Your goal
Format the records from the line containing "genus: Chrysophyllum" through the end of the records, both ends included, as a Markdown table with two columns, Row and Text, giving each line its row number and skipping blank lines.

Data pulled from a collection
....
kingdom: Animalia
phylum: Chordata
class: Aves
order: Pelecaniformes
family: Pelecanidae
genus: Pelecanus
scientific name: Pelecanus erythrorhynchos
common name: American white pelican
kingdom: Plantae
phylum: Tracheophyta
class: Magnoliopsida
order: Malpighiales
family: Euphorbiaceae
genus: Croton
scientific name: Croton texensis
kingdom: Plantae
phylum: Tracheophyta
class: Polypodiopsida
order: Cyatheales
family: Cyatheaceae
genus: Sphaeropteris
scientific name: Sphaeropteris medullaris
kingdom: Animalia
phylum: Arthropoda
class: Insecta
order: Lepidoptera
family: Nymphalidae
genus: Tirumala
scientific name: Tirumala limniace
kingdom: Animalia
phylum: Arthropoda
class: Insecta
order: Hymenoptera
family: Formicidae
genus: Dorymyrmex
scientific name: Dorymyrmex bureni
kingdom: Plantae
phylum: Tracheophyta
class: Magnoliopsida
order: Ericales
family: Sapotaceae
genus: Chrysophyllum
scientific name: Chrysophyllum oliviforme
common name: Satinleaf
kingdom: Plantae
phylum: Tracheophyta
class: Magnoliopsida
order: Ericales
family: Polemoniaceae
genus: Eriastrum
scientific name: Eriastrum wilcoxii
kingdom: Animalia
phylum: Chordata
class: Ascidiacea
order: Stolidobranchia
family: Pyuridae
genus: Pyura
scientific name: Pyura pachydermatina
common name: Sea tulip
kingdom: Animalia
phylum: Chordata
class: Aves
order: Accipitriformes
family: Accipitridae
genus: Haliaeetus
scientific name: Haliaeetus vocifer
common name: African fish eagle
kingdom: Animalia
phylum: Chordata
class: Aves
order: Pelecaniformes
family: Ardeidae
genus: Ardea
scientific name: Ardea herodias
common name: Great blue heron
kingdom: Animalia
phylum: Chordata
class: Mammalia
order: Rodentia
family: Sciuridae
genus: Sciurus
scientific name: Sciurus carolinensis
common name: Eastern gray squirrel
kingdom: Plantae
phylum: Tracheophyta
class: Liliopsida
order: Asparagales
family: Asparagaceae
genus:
....
Output for this task
| Row | Text |
|---|---|
| 1 | genus: Chrysophyllum |
| 2 | scientific name: Chrysophyllum oliviforme |
| 3 | common name: Satinleaf |
| 4 | kingdom: Plantae |
| 5 | phylum: Tracheophyta |
| 6 | class: Magnoliopsida |
| 7 | order: Ericales |
| 8 | family: Polemoniaceae |
| 9 | genus: Eriastrum |
| 10 | scientific name: Eriastrum wilcoxii |
| 11 | kingdom: Animalia |
| 12 | phylum: Chordata |
| 13 | class: Ascidiacea |
| 14 | order: Stolidobranchia |
| 15 | family: Pyuridae |
| 16 | genus: Pyura |
| 17 | scientific name: Pyura pachydermatina |
| 18 | common name: Sea tulip |
| 19 | kingdom: Animalia |
| 20 | phylum: Chordata |
| 21 | class: Aves |
| 22 | order: Accipitriformes |
| 23 | family: Accipitridae |
| 24 | genus: Haliaeetus |
| 25 | scientific name: Haliaeetus vocifer |
| 26 | common name: African fish eagle |
| 27 | kingdom: Animalia |
| 28 | phylum: Chordata |
| 29 | class: Aves |
| 30 | order: Pelecaniformes |
| 31 | family: Ardeidae |
| 32 | genus: Ardea |
| 33 | scientific name: Ardea herodias |
| 34 | common name: Great blue heron |
| 35 | kingdom: Animalia |
| 36 | phylum: Chordata |
| 37 | class: Mammalia |
| 38 | order: Rodentia |
| 39 | family: Sciuridae |
| 40 | genus: Sciurus |
| 41 | scientific name: Sciurus carolinensis |
| 42 | common name: Eastern gray squirrel |
| 43 | kingdom: Plantae |
| 44 | phylum: Tracheophyta |
| 45 | class: Liliopsida |
| 46 | order: Asparagales |
| 47 | family: Asparagaceae |
| 48 | genus: |